Can anyone tell me anything on this issue to help enable the ../ for serverside includes? 

Added: March/23/2005 at 12:52pm | IP Logged

I have never heard of such a thing...
If the settings are enabled for the web it should work.
That is, as long as your include file syntax is valid.

I run my own windows 2003 server (you are on it now) so I should know

for troubleshooting

try a very very simple example... like a file in a folder.. with a server side include to a file under it

and see if that works

use real simple asp files with nothing crazy in them... and an include like this

<!--#include file = "../myfile.asp"-->

Added: March/23/2005 at 1:40pm | IP Logged

I have narrowed it down.  The ../ for includes will not work with .asp files but will work in .shtml files.

any ideas?

Added: March/23/2005 at 1:42pm | IP Logged

... in addition it is a virtual include not a file.  I just tried to use file instead of virtual and then the ../ includes worked on the asp pages.

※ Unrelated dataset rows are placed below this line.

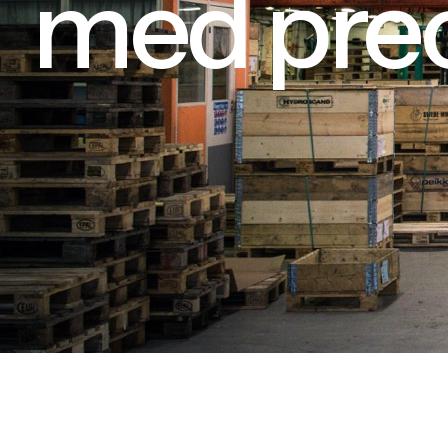
med prec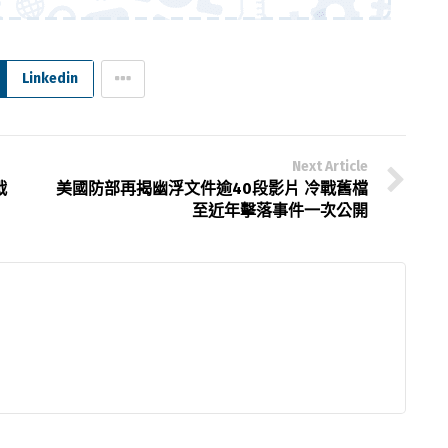
Linkedin
Next Article
戰
美國防部再揭幽浮文件逾40段影片 冷戰舊檔
至近年擊落事件一次公開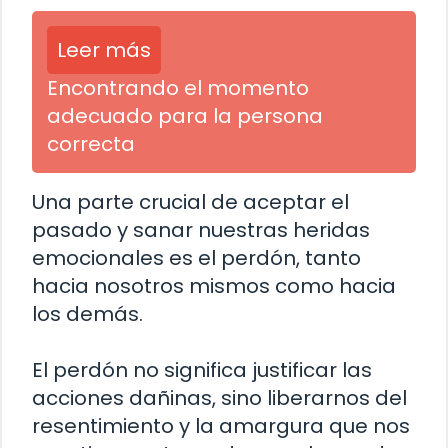
Leer más
Encontrando el momento
adecuado para la persona
correcta
Una parte crucial de aceptar el
pasado y sanar nuestras heridas
emocionales es el perdón, tanto
hacia nosotros mismos como hacia
los demás.
El perdón no significa justificar las
acciones dañinas, sino liberarnos del
resentimiento y la amargura que nos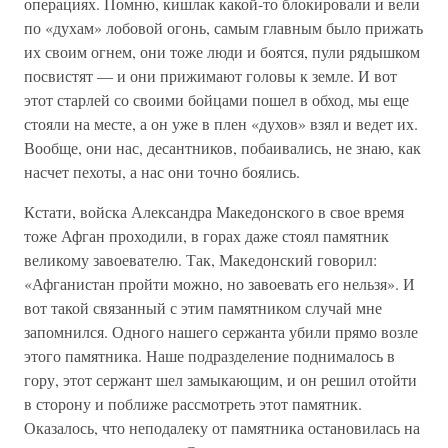
операциях. Помню, кишлак какой-то блокировали и вели
по «духам» лобовой огонь, самым главным было прижать
их своим огнем, они тоже люди и боятся, пули рядышком
посвистят — и они прижимают головы к земле. И вот
этот старлей со своими бойцами пошел в обход, мы еще
стояли на месте, а он уже в плен «духов» взял и ведет их.
Вообще, они нас, десантников, побаивались, не знаю, как
насчет пехоты, а нас они точно боялись.
Кстати, войска Александра Македонского в свое время
тоже Афган проходили, в горах даже стоял памятник
великому завоевателю. Так, Македонский говорил:
«Афганистан пройти можно, но завоевать его нельзя». И
вот такой связанный с этим памятником случай мне
запомнился. Одного нашего сержанта убили прямо возле
этого памятника. Наше подразделение поднималось в
гору, этот сержант шел замыкающим, и он решил отойти
в сторону и поближе рассмотреть этот памятник.
Оказалось, что неподалеку от памятника остановилась на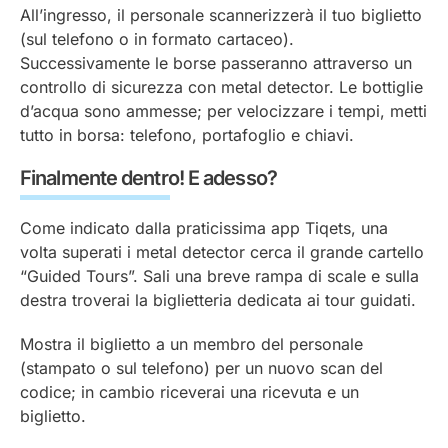
All’ingresso, il personale scannerizzerà il tuo biglietto
(sul telefono o in formato cartaceo).
Successivamente le borse passeranno attraverso un
controllo di sicurezza con metal detector. Le bottiglie
d’acqua sono ammesse; per velocizzare i tempi, metti
tutto in borsa: telefono, portafoglio e chiavi.
Finalmente dentro! E adesso?
Come indicato dalla praticissima app Tiqets, una
volta superati i metal detector cerca il grande cartello
“Guided Tours”. Sali una breve rampa di scale e sulla
destra troverai la biglietteria dedicata ai tour guidati.
Mostra il biglietto a un membro del personale
(stampato o sul telefono) per un nuovo scan del
codice; in cambio riceverai una ricevuta e un
biglietto.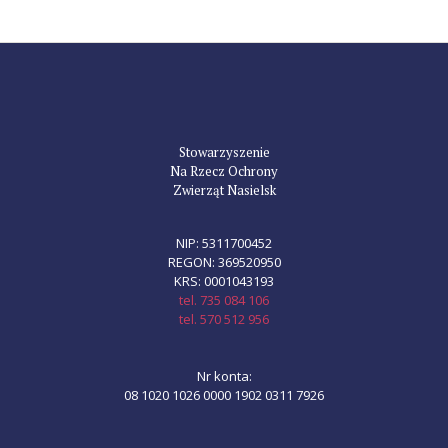
Stowarzyszenie
Na Rzecz Ochrony
Zwierząt Nasielsk
NIP: 5311700452
REGON: 369520950
KRS: 0001043193
tel. 735 084 106
tel. 570 512 956
Nr konta:
08 1020 1026 0000 1902 0311 7926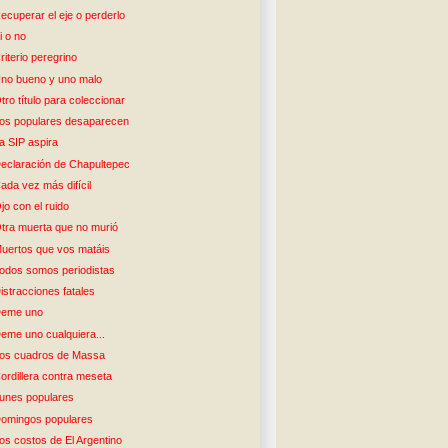
ecuperar el eje o perderlo
i o no
riterio peregrino
no bueno y uno malo
tro título para coleccionar
os populares desaparecen
a SIP aspira
eclaración de Chapultepec
ada vez más difícil
jo con el ruido
tra muerta que no murió
uertos que vos matáis
odos somos periodistas
istracciones fatales
eme uno
eme uno cualquiera...
os cuadros de Massa
ordillera contra meseta
unes populares
omingos populares
os costos de El Argentino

This is strange because they used to work like that on the 2000 server I had these sites running on.

Added: March/23/2005 at 3:49pm | IP Logged

You are not supposed to use "../" with a virtual include

Thats goes against what a virtual include is and makes no sense.
When using a virtual include you give the path as if accessing from the root of the main web / virtual directory

I find it very hard to believe it ever worked like that and if it ever did it was wrong.